--- Work instructions ---
Go over the entries and report the lines where the word "assign" occurs.

--- Supplied data ---
══════════
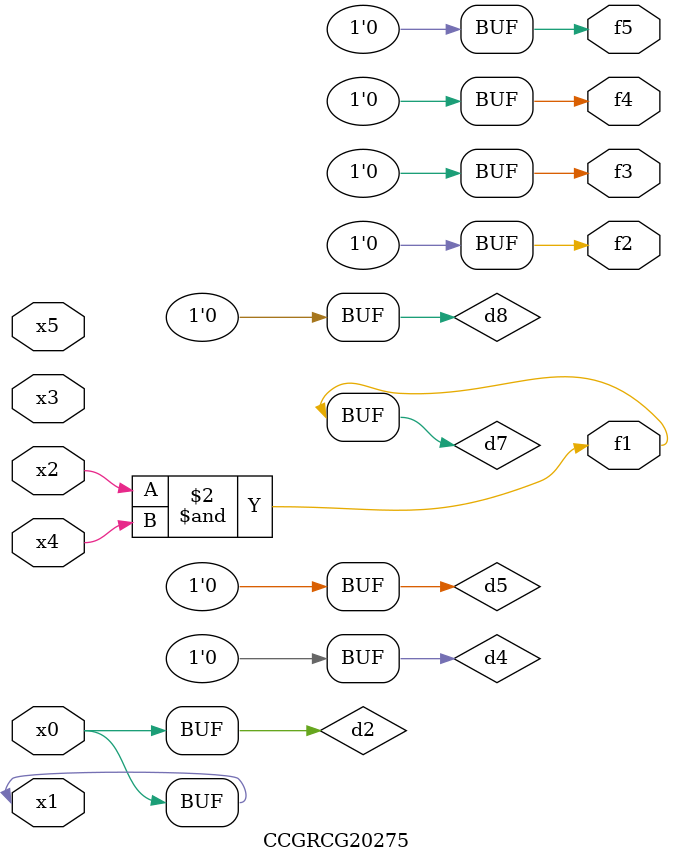
<source format=v>
module CCGRCG20275(
	input x0, x1, x2, x3, x4, x5,
	output f1, f2, f3, f4, f5
);

	wire d1, d2, d3, d4, d5, d6, d7, d8, d9;

	nand (d1, x1);
	buf (d2, x0, x1);
	nand (d3, x2, x4);
	and (d4, d1, d2);
	and (d5, d1, d2);
	nand (d6, d1, d3);
	not (d7, d3);
	xor (d8, d5);
	nor (d9, d5, d6);
	assign f1 = d7;
	assign f2 = d8;
	assign f3 = d8;
	assign f4 = d8;
	assign f5 = d8;
endmodule

</source>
══════════
--- Task solution ---
	assign f1 = d7;
	assign f2 = d8;
	assign f3 = d8;
	assign f4 = d8;
	assign f5 = d8;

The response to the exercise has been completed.